▶ [Set task]: Copy out every line of the material below, keeping each word, number and punctuation mark unchanged.

▶ [Provided data]:
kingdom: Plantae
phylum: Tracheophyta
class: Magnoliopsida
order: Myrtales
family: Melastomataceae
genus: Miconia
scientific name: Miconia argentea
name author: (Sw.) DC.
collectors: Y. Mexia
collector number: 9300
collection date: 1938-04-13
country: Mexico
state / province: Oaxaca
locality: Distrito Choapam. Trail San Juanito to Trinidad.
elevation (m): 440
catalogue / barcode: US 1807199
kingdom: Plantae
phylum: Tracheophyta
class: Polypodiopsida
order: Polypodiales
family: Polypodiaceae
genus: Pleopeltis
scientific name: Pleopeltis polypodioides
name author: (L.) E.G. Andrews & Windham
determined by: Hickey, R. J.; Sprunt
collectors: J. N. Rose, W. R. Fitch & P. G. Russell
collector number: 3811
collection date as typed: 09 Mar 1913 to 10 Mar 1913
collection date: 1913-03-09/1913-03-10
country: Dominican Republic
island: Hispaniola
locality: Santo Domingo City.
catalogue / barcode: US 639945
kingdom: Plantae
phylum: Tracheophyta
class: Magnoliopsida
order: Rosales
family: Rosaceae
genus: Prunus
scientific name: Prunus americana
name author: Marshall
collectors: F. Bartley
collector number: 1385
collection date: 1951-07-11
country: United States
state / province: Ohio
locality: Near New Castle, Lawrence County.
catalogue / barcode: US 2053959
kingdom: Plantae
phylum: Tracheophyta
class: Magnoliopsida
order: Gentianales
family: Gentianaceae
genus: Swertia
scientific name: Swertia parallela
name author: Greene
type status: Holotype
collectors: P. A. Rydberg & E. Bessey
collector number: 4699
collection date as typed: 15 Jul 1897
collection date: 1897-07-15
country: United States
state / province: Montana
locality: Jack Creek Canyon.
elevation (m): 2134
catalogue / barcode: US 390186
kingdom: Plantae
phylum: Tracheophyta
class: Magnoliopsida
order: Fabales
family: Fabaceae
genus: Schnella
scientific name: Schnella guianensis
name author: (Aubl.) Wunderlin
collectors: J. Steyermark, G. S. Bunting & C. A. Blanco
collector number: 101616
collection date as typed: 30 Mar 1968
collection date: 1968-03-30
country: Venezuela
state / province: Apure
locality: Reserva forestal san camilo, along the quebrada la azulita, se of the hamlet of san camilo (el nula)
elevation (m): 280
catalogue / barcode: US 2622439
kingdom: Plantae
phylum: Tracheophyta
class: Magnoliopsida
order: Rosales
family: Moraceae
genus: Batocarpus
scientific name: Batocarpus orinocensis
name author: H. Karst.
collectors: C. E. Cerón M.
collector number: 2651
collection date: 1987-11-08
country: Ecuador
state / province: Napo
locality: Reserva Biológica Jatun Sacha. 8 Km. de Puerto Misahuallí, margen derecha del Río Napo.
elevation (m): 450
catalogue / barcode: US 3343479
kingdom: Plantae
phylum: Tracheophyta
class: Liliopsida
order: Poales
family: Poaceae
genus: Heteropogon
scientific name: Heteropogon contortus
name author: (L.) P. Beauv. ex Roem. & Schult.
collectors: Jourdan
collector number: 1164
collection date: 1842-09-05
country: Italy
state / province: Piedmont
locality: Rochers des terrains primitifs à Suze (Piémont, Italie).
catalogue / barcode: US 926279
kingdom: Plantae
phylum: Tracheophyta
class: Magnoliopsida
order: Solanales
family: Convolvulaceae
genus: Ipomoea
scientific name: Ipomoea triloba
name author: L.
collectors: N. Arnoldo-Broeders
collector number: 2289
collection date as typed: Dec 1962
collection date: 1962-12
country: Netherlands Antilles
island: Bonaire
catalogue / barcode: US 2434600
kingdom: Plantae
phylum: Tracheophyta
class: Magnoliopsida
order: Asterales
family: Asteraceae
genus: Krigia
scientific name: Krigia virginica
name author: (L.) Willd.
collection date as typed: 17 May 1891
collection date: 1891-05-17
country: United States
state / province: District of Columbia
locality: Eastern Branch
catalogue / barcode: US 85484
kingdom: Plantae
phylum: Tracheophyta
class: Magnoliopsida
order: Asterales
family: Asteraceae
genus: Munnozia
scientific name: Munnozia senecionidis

▶ [Expected answer]:
kingdom: Plantae
phylum: Tracheophyta
class: Magnoliopsida
order: Myrtales
family: Melastomataceae
genus: Miconia
scientific name: Miconia argentea
name author: (Sw.) DC.
collectors: Y. Mexia
collector number: 9300
collection date: 1938-04-13
country: Mexico
state / province: Oaxaca
locality: Distrito Choapam. Trail San Juanito to Trinidad.
elevation (m): 440
catalogue / barcode: US 1807199
kingdom: Plantae
phylum: Tracheophyta
class: Polypodiopsida
order: Polypodiales
family: Polypodiaceae
genus: Pleopeltis
scientific name: Pleopeltis polypodioides
name author: (L.) E.G. Andrews & Windham
determined by: Hickey, R. J.; Sprunt
collectors: J. N. Rose, W. R. Fitch & P. G. Russell
collector number: 3811
collection date as typed: 09 Mar 1913 to 10 Mar 1913
collection date: 1913-03-09/1913-03-10
country: Dominican Republic
island: Hispaniola
locality: Santo Domingo City.
catalogue / barcode: US 639945
kingdom: Plantae
phylum: Tracheophyta
class: Magnoliopsida
order: Rosales
family: Rosaceae
genus: Prunus
scientific name: Prunus americana
name author: Marshall
collectors: F. Bartley
collector number: 1385
collection date: 1951-07-11
country: United States
state / province: Ohio
locality: Near New Castle, Lawrence County.
catalogue / barcode: US 2053959
kingdom: Plantae
phylum: Tracheophyta
class: Magnoliopsida
order: Gentianales
family: Gentianaceae
genus: Swertia
scientific name: Swertia parallela
name author: Greene
type status: Holotype
collectors: P. A. Rydberg & E. Bessey
collector number: 4699
collection date as typed: 15 Jul 1897
collection date: 1897-07-15
country: United States
state / province: Montana
locality: Jack Creek Canyon.
elevation (m): 2134
catalogue / barcode: US 390186
kingdom: Plantae
phylum: Tracheophyta
class: Magnoliopsida
order: Fabales
family: Fabaceae
genus: Schnella
scientific name: Schnella guianensis
name author: (Aubl.) Wunderlin
collectors: J. Steyermark, G. S. Bunting & C. A. Blanco
collector number: 101616
collection date as typed: 30 Mar 1968
collection date: 1968-03-30
country: Venezuela
state / province: Apure
locality: Reserva forestal san camilo, along the quebrada la azulita, se of the hamlet of san camilo (el nula)
elevation (m): 280
catalogue / barcode: US 2622439
kingdom: Plantae
phylum: Tracheophyta
class: Magnoliopsida
order: Rosales
family: Moraceae
genus: Batocarpus
scientific name: Batocarpus orinocensis
name author: H. Karst.
collectors: C. E. Cerón M.
collector number: 2651
collection date: 1987-11-08
country: Ecuador
state / province: Napo
locality: Reserva Biológica Jatun Sacha. 8 Km. de Puerto Misahuallí, margen derecha del Río Napo.
elevation (m): 450
catalogue / barcode: US 3343479
kingdom: Plantae
phylum: Tracheophyta
class: Liliopsida
order: Poales
family: Poaceae
genus: Heteropogon
scientific name: Heteropogon contortus
name author: (L.) P. Beauv. ex Roem. & Schult.
collectors: Jourdan
collector number: 1164
collection date: 1842-09-05
country: Italy
state / province: Piedmont
locality: Rochers des terrains primitifs à Suze (Piémont, Italie).
catalogue / barcode: US 926279
kingdom: Plantae
phylum: Tracheophyta
class: Magnoliopsida
order: Solanales
family: Convolvulaceae
genus: Ipomoea
scientific name: Ipomoea triloba
name author: L.
collectors: N. Arnoldo-Broeders
collector number: 2289
collection date as typed: Dec 1962
collection date: 1962-12
country: Netherlands Antilles
island: Bonaire
catalogue / barcode: US 2434600
kingdom: Plantae
phylum: Tracheophyta
class: Magnoliopsida
order: Asterales
family: Asteraceae
genus: Krigia
scientific name: Krigia virginica
name author: (L.) Willd.
collection date as typed: 17 May 1891
collection date: 1891-05-17
country: United States
state / province: District of Columbia
locality: Eastern Branch
catalogue / barcode: US 85484
kingdom: Plantae
phylum: Tracheophyta
class: Magnoliopsida
order: Asterales
family: Asteraceae
genus: Munnozia
scientific name: Munnozia senecionidis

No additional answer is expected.